This paper explores health and social care integration (HSCI), a process of public service reform in Scotland, in which partnerships, co-production and creation of public value is central (Mitchell, 2015). Given limited practice informed, ethnographic literature in public administration (Boll and Rhodes, 2015), this paper reflects on applying an ethnographic sensibility with a praxeological lens for research, considering how this theory method package (Nicolini, 2017) might contribute to advancing public value management (Stoker, 2006) and collaborative governance (Osborne, 2006).
Doctoral research was undertaken with NHS and Local Government authorities implementing the Public Bodies (Joint Working) (Scotland) Act 2014, a mandated means to address the protracted policy problem of care for people with long term and complex needs, exploring how managers enacted collaboration, within an assemblage of situated, relational and material practices for making HSCI operational, but where public value was muddled.
This paper is informed by an inter-organisational, multi sited ethnographic study with the ‘Kintra’ Health and Social Care Partnership, whereby value is placed on ethnography as ‘a way of knowing’, for understanding collaboration (van Hulst et al, 2015), thus providing multiple lines of sight into how NHS and Social Care managers practice what it means to be in the interstitial spaces (Machado and Burns, 1998) of a mandated partnership (Glasby and Dickinson, 2014). It is also underpinned by a practice lens (Schatzki, 2002; Nicolini, 2012). Practice approaches offer a set of theoretical handles that enable a focus on the unremitting nature of the dynamics intrinsic to organising, which is why “practice theory is also useful for practitioners, for whom this perspective illuminates their potential for productivity in a collaborative world – to be capable of analysing the dynamic nature of public problems and understanding the potential we all have for addressing them” (Feldman, 2010).

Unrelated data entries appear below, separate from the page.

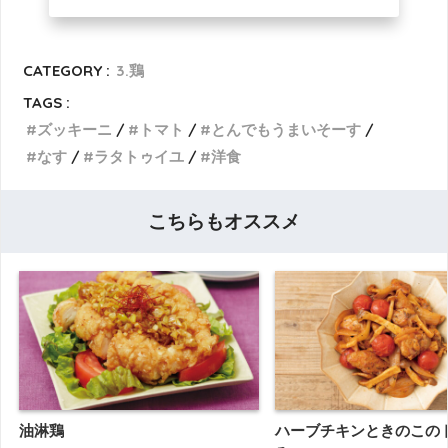
CATEGORY :
3.鶏
TAGS :
ズッキーニ
トマト
とんでもうまいそーす
なす
ラタトゥイユ
洋食
こちらもオススメ
油淋鶏
ハーブチキンときのこの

Analytically, it was discerned that NHS Managers collaborative practices, were paradoxical, despite their support of collaboration (Machado and Burns, 1998). Constrictions emerged, in part, from the pre-eminence of effort required for national NHS performance reporting. Managerial exertions for controlling performance, overwhelmed other collaborative work that might foster processes of community care and deliver what could be framed as public value. NHS managers were bound by entangled practices contributing to concerns about the cogency of their collaborating. Council managers appeared to have more collaborative possibilities, nevertheless their efforts focussed on the domains of their responsibility, especially commissioning.
This paper seeks to make a contribution in two ways, firstly, to the value of ethnography for attending to the everyday situatedness of practices in the public sector. And, secondly, insights from practice scholarship revealing how the nexus of practices reinforce particular boundaries in relation to collaboration, as well as those for enabling change (Feldman and Orlikowski, 2011). These perspectives enhance understanding, and appreciation of, the challenges associated with public value management, as relational and reflexive practices in which, ‘[m]anagers have an active role in making the system work by recognizing that it will not work unless it is adjusted on a continuous basis” (Stoker, 2006:49).